### [Daftar Tugas]
• 1. Menurut teks tentang perdamaian Aceh, berapa orang anggota tim pengawas kesepakatan damai yang berasal dari Uni Eropa?
• 2. Apakah setiap pernyataan berikut sesuai dengan teks tentang perdamaian Aceh? Jawab ya atau tidak, lalu kutip kata-kata teks yang menentukan. (a) Tim pengawas kesepakatan damai akan dipersenjatai. (b) Senjata GAM harus dikumpulkan untuk dimusnahkan. (c) Tim pengawas akan berada di NAD selama satu tahun.
• 3. Lanjutkan teks tentang perdamaian Aceh, dimulai setelah kalimat terakhirnya.

Jumat, 17 Agustus 2007

Mengubur Konflik di Serambi Mekah

Salah satu butir penting hasil perundingan Helsinki V, 18 Juli, antara pemerintah Republik Indonesia (RI) dan Gerakan Aceh Merdeka (GAM) adalah diberhentikannya segala macam bentuk kontak senjata. Sebagai kelanjutannya, semua senjata GAM harus dikumpulkan untuk dimusnahkan. Sementara itu, dari pihak RI, jumlah personel Tentara Nasional Indonesia (TNI) nonorganik secara berangsur-angsur harus mulai ditarik.
Guna mewujudkan hal itu, pemerintah berencana membentuk sebuah tim khusus untuk mengawasi kesepakatan damai. Tim itu bernama NAD Monitoring Mission (AMM). Tim ini akan berjumlah 600 orang. Sebanyak 350 orang berasal dari Uni Eropa. Sementara sisanya dari lima anggota ASEAN. Menurut rencana, mereka akan berada di NAD hingga lima bulan ke depan. Dikabarkan, tim tersebut tidak akan dipersenjatai.

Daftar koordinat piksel
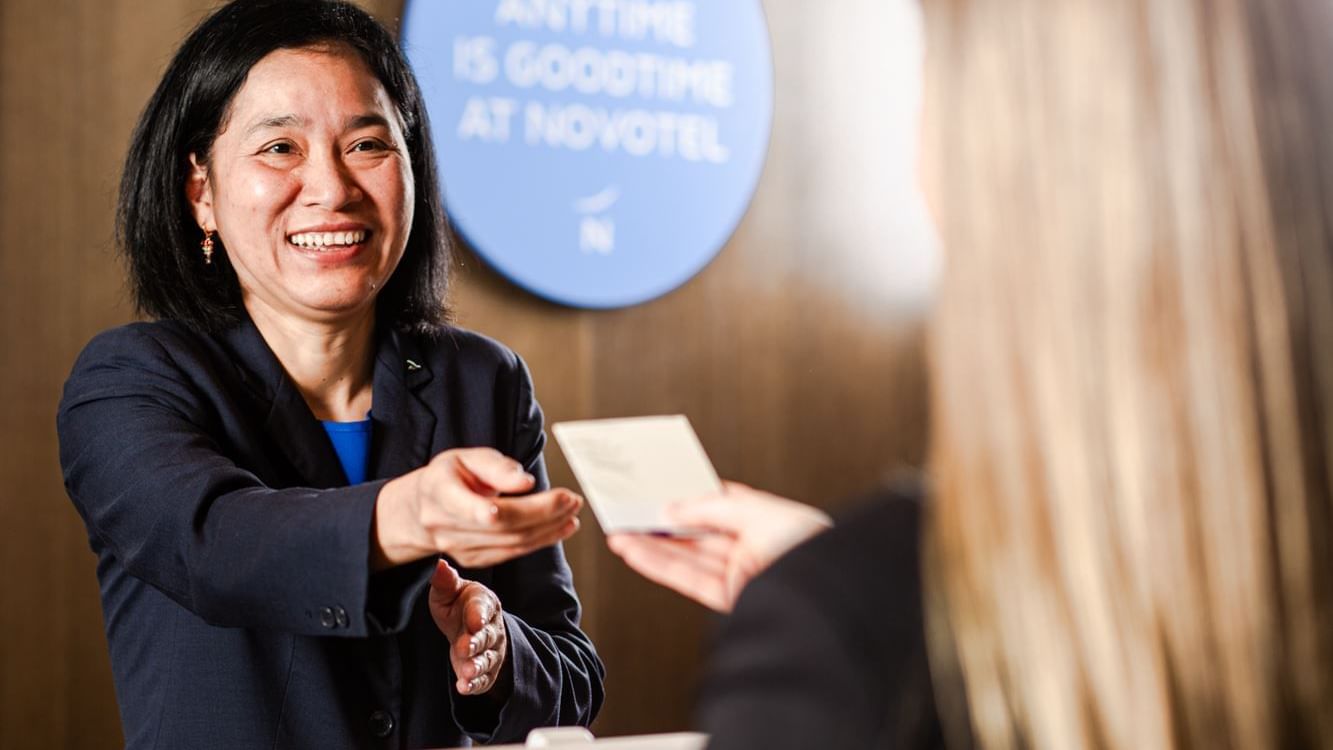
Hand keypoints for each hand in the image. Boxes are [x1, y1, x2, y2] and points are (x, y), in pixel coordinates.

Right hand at [374, 447, 581, 568]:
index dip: (499, 508)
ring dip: (550, 528)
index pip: (470, 508)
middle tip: (572, 498)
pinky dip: (543, 539)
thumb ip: (495, 467)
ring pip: (512, 543)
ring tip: (573, 510)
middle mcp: (446, 526)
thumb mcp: (466, 458)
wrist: (422, 509)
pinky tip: (563, 526)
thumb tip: (525, 482)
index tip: (529, 491)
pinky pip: (514, 552)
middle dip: (543, 512)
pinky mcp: (476, 560)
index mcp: (440, 493)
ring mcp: (459, 548)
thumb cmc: (450, 476)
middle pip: (502, 526)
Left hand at [429, 558, 508, 696]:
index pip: (483, 608)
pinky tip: (464, 687)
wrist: (469, 627)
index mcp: (484, 603)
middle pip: (487, 636)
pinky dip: (474, 684)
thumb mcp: (449, 592)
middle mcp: (492, 628)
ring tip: (467, 672)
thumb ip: (444, 581)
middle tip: (465, 647)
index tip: (475, 620)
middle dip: (476, 643)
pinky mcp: (485, 671)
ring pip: (486, 659)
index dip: (479, 614)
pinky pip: (483, 679)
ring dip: (477, 666)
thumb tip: (437, 563)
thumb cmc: (458, 605)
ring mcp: (490, 651)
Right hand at [606, 481, 831, 611]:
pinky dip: (659, 565)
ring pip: (688, 557)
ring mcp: (743, 575)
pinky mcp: (733, 601)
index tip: (658, 486)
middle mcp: (755, 548)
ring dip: (651, 544)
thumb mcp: (757, 512)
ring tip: (619, 532)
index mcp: (769, 520)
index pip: (722, 502)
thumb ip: (710, 508)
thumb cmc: (811, 548)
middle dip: (663, 521)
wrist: (835, 596)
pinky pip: (688, 579)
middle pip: (699, 532)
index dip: (688, 494)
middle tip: (630, 509)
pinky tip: (635, 552)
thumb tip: (671, 509)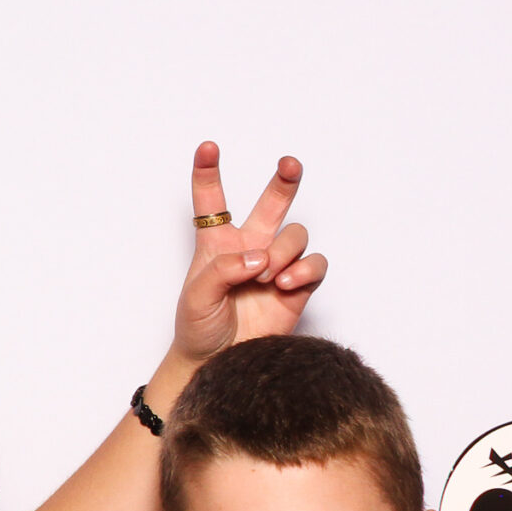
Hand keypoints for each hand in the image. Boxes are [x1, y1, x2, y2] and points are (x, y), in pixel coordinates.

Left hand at [171, 142, 327, 367]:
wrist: (217, 364)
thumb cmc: (198, 328)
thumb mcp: (196, 297)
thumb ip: (223, 270)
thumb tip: (259, 257)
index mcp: (216, 244)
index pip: (211, 200)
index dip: (208, 172)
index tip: (208, 147)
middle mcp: (250, 247)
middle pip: (272, 203)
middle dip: (284, 180)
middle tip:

### [Jawaban Latihan]
• 1. Sebanyak 350 orang.

• 2.
(a) Tidak: "Dikabarkan, tim tersebut tidak akan dipersenjatai."
(b) Ya: "semua senjata GAM harus dikumpulkan untuk dimusnahkan."
(c) Tidak: "mereka akan berada di NAD hingga lima bulan ke depan."

• 3.
Konflik yang berlangsung hampir 30 tahun tahun lamanya, akan segera berakhir secara permanen. Warga Nanggroe NAD Darussalam (NAD) dalam waktu dekat ini akan merasakan sesuatu yang mereka impikan selama ini: kedamaian sejati. Namun, apakah NAD pascaperundingan Helsinki V akan benar-benar menjamin tercapainya hal itu? Di sisi yang lain, benarkah GAM telah menyerah kalah hanya dalam tempo yang tidak lama, sementara apa yang telah mereka perjuangkan dengan kucuran darah dan air mata harus ‘gagal’? Dan, pada sisi yang lain, apakah RI benar-benar akan mewujudkan bumi NAD yang damai?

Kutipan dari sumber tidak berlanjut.